→ REQUIREMENT: A picture-free, exact copy of all the records below is the goal.

(Image change detection data)
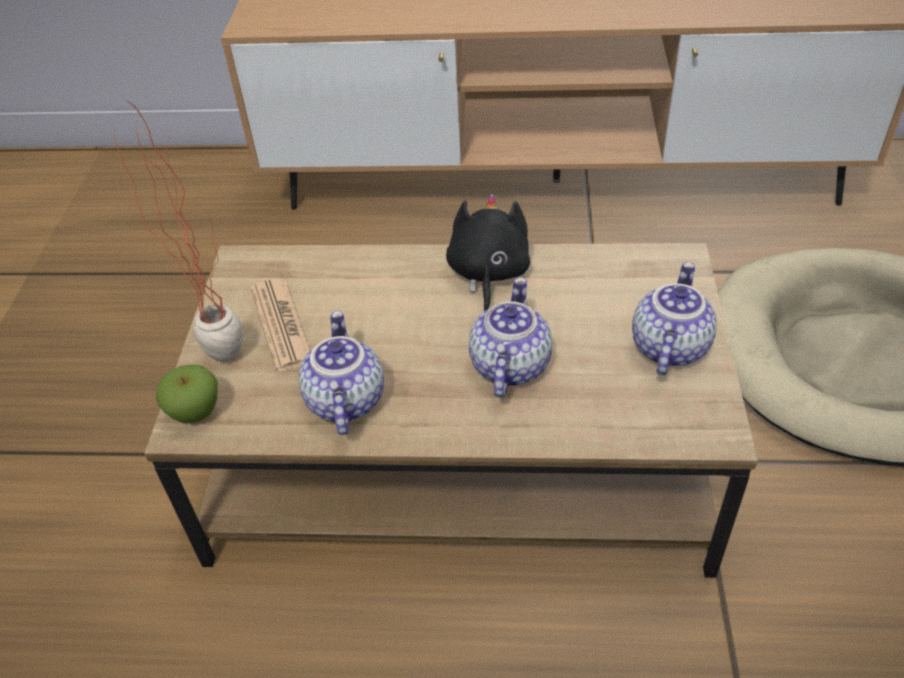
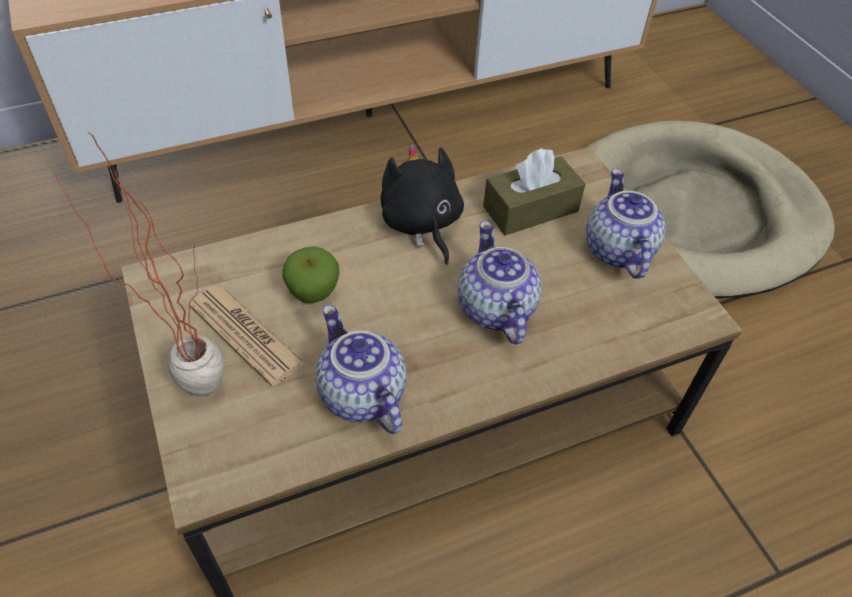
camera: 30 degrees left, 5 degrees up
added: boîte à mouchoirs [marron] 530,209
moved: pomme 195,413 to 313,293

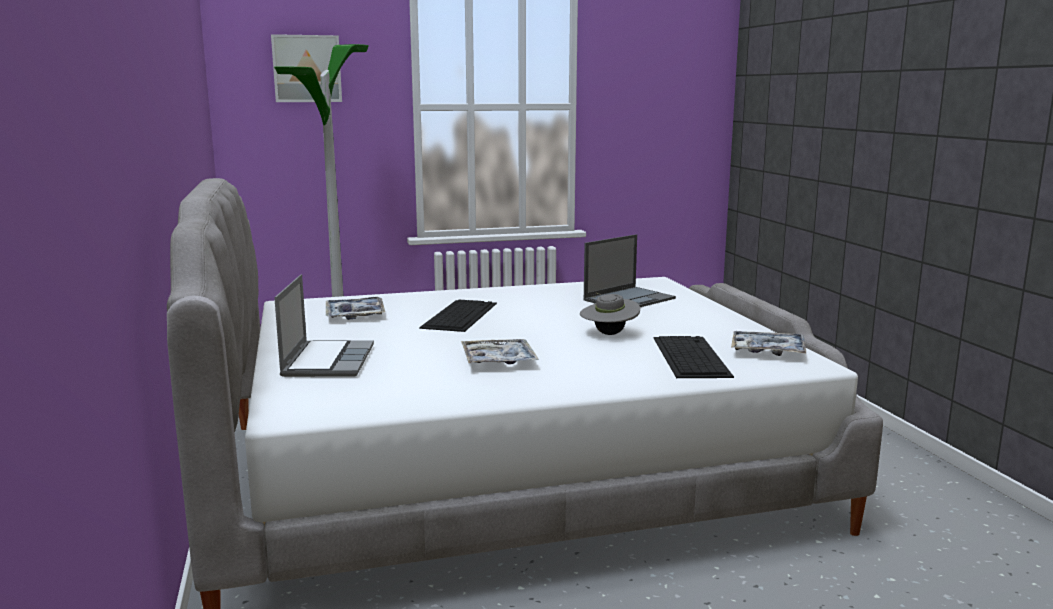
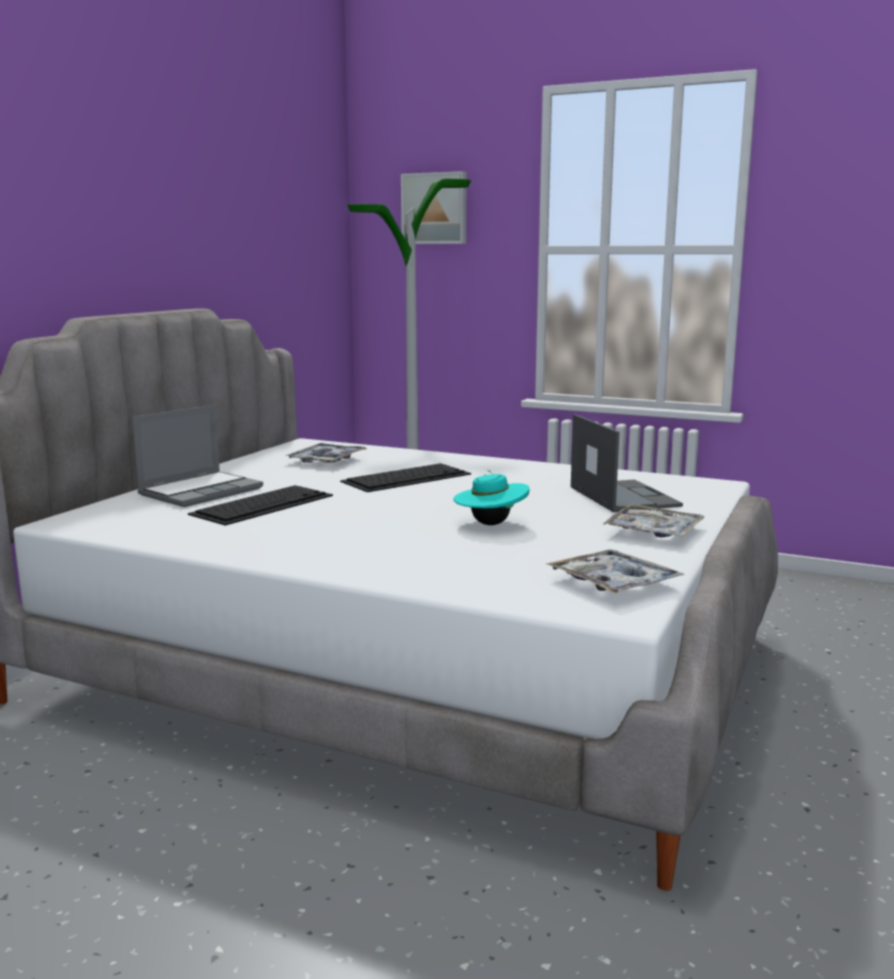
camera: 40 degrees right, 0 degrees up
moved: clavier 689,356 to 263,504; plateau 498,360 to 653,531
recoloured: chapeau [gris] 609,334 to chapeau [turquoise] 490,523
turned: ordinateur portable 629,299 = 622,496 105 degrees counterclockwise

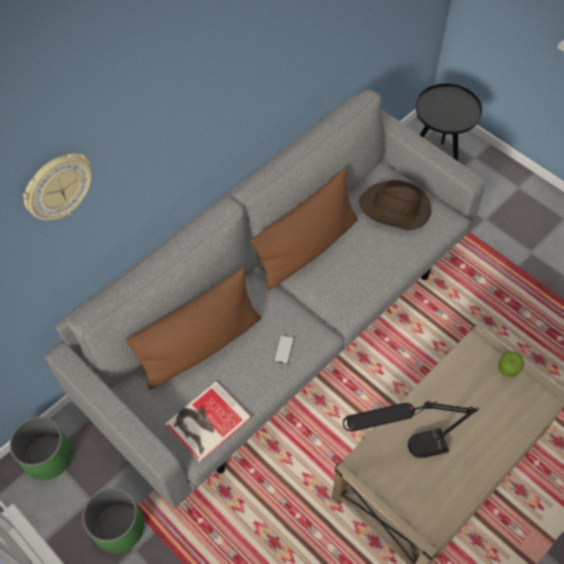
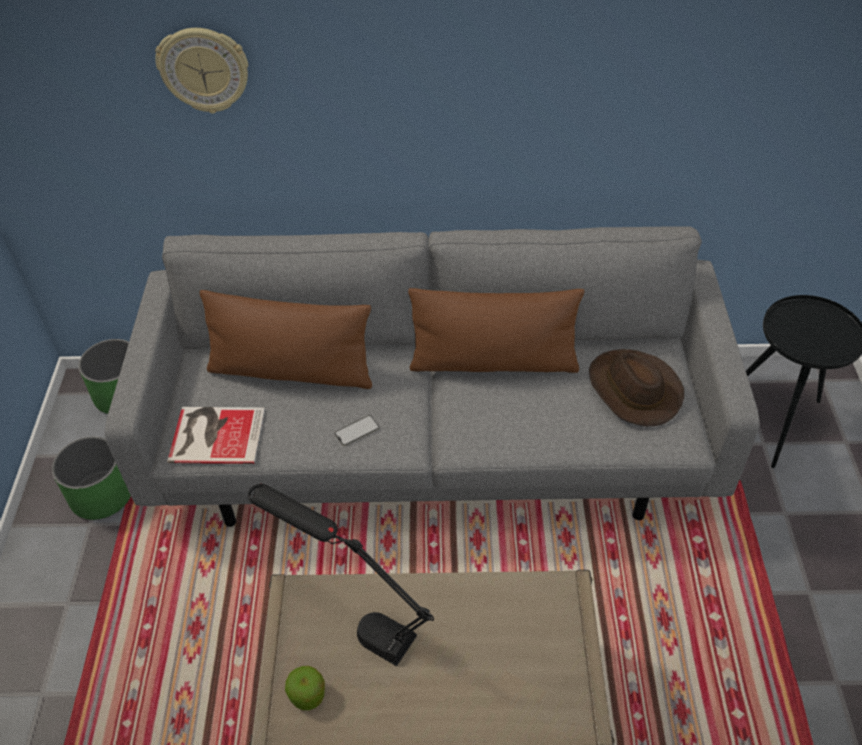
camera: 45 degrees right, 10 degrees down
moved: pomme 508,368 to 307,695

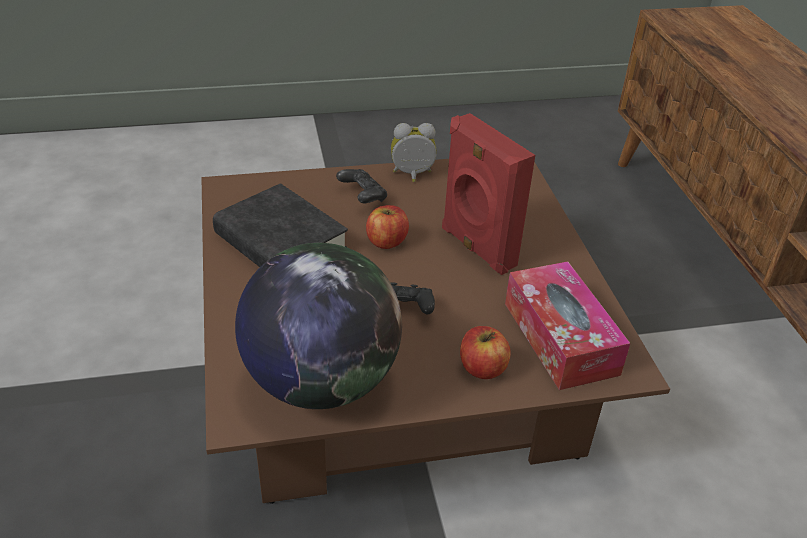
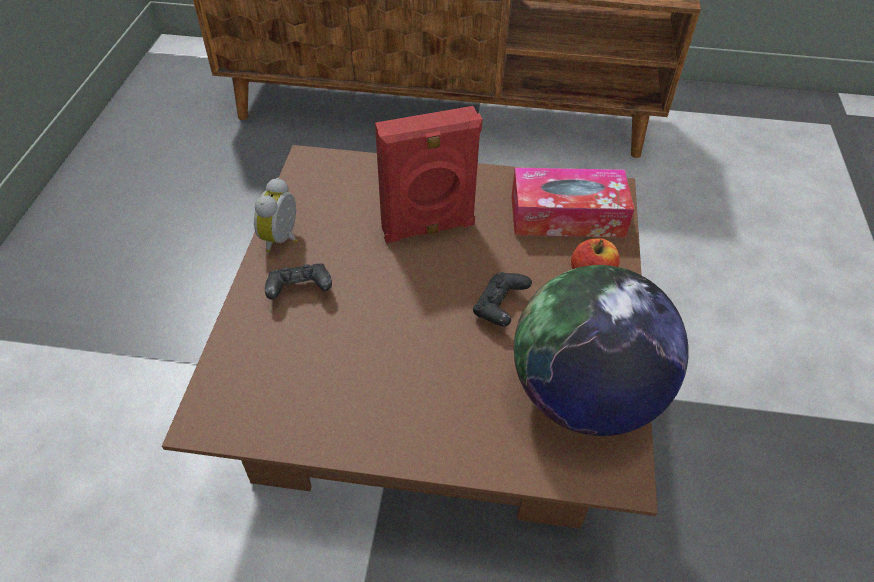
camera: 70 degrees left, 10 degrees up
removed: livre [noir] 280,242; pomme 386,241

→ REPLY:
camera: 30 degrees left, 5 degrees up
added: boîte à mouchoirs [marron] 530,209
moved: pomme 195,413 to 313,293

camera: 40 degrees right, 0 degrees up
moved: clavier 689,356 to 263,504; plateau 498,360 to 653,531
recoloured: chapeau [gris] 609,334 to chapeau [turquoise] 490,523
turned: ordinateur portable 629,299 = 622,496 105 degrees counterclockwise

camera: 45 degrees right, 10 degrees down
moved: pomme 508,368 to 307,695

camera: 70 degrees left, 10 degrees up
removed: livre [noir] 280,242; pomme 386,241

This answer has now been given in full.